→ Exercise directions
List each line of the records below that contains the word "What", matching case exactly.

→ Task inputs
• • • • •
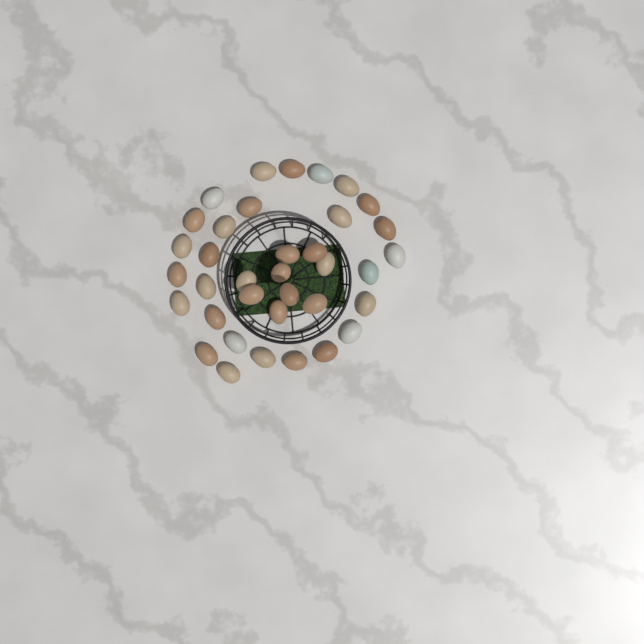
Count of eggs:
• • • • •
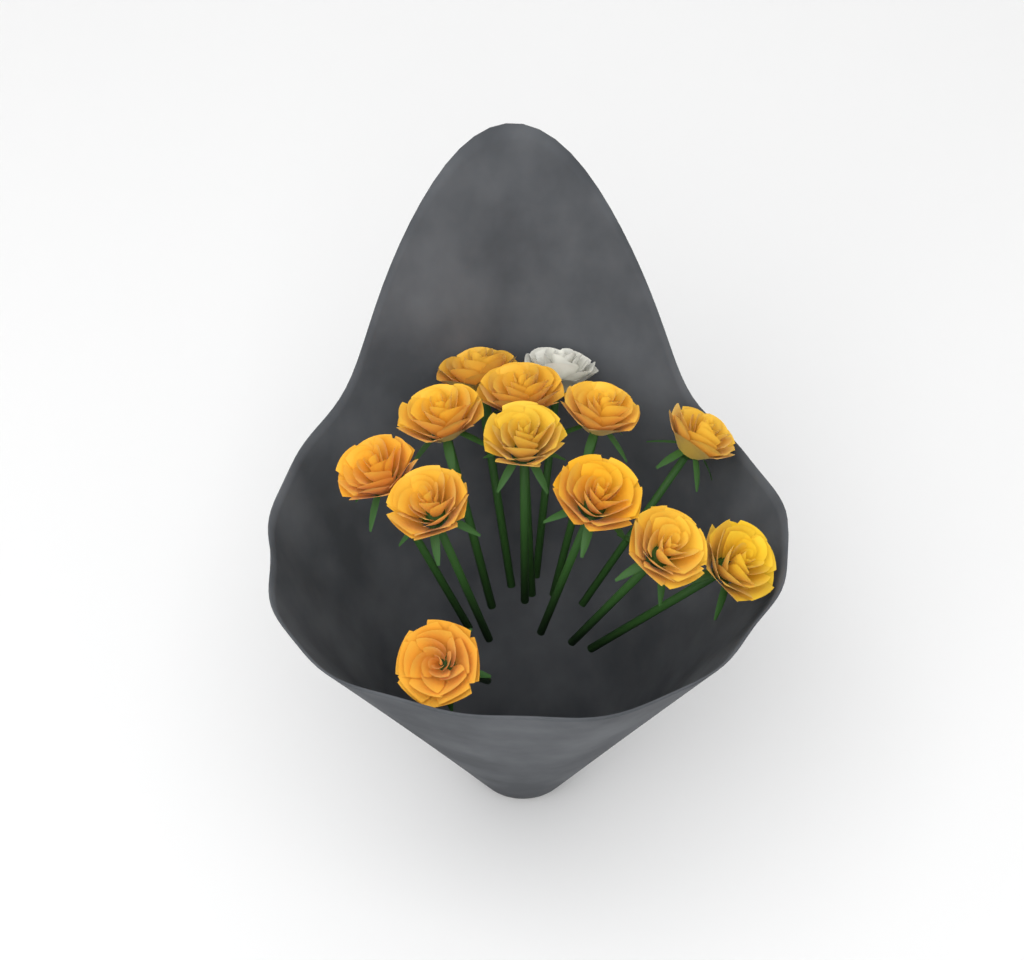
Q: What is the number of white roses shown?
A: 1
• • • • •
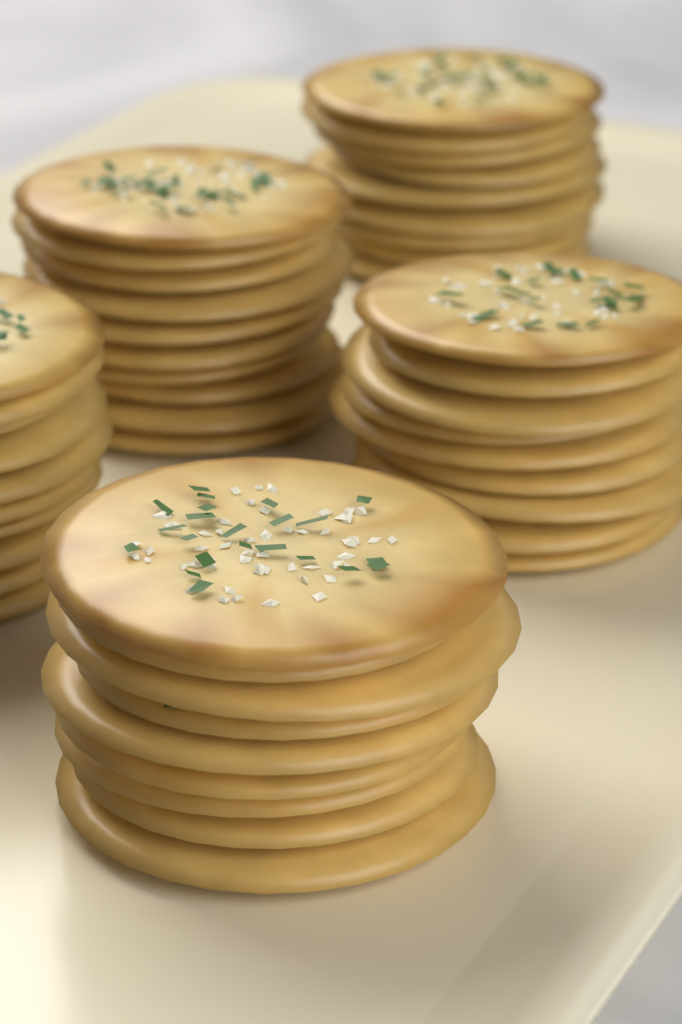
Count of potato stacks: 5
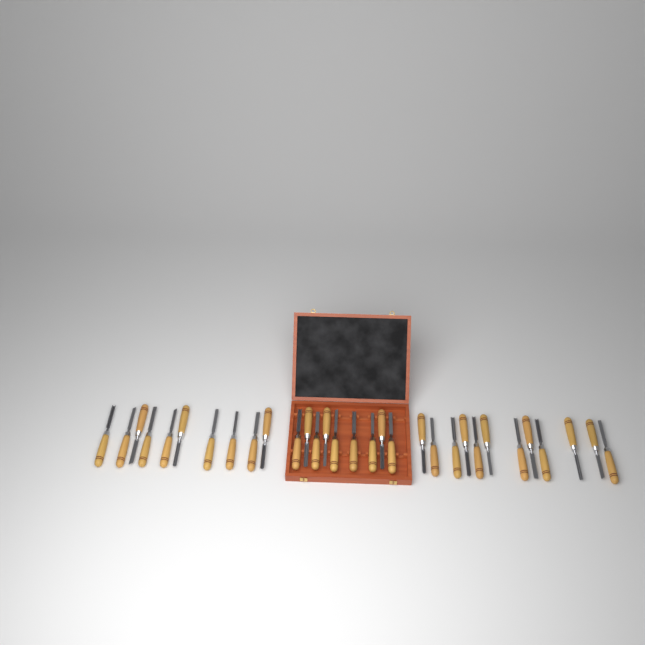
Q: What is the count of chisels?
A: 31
• • • • •
→ Task solution
Q: What is the number of white roses shown?
Q: What is the count of chisels?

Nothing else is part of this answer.